Natürlich sahen die Bauernführer dies nicht. Andererseits
spitzte sich die Krise zu und es entstand eine mörderische
Konkurrenz in Handel und Industrie. In dieser (S.186)
Zeit wurde die polnische Mittelklasse von der Regierung in
ihren gewaltsamen Angriffen auf jüdische Konkurrenten
unterstützt.
[Das Joint Distribution
Committee unterstützt die Juden in Polen]

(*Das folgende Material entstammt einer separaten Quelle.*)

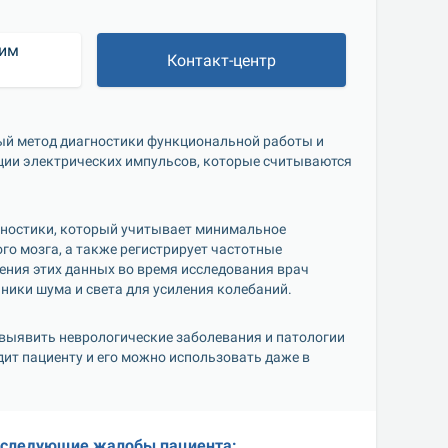
им 
Контакт-центр
?
ый метод диагностики функциональной работы и 
ции электрических импульсов, которые считываются 
ностики, который учитывает минимальное 
о мозга, а также регистрирует частотные 
ния этих данных во время исследования врач 
ники шума и света для усиления колебаний.
 выявить неврологические заболевания и патологии 
дит пациенту и его можно использовать даже в 
 следующие жалобы пациента:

Im Wesentlichen deswegen war es die Aufgabe des JDC als
die hauptsächliche jüdische Hilfsorganisation, ein
Nachhutsgefecht zum Schutz der hilflosen jüdischen Händler
und Bauern so weit wie möglich gegen die kombinierten
Angriffe von Regierung, Mob und wirtschaftlicher
Konkurrenz durchzuführen.
[Ab 1937: Das
antisemitische Polen kopiert die Nazi-Gesetze gegen
Juden im Dritten Reich]
Der ökonomische und nationalistische Antisemitismus
stammte klar von Nazi-Einfluss. Die Widerrufung der
Gleichberechtigung der Juden in Polen wurde im April 1937
zu einer erklärten Endek-Politik [Nationale Demokraten].
Boykottmassnahmen und der Druck auf Juden zur Auswanderung
bezogen sich immer auf das deutsche Vorbild.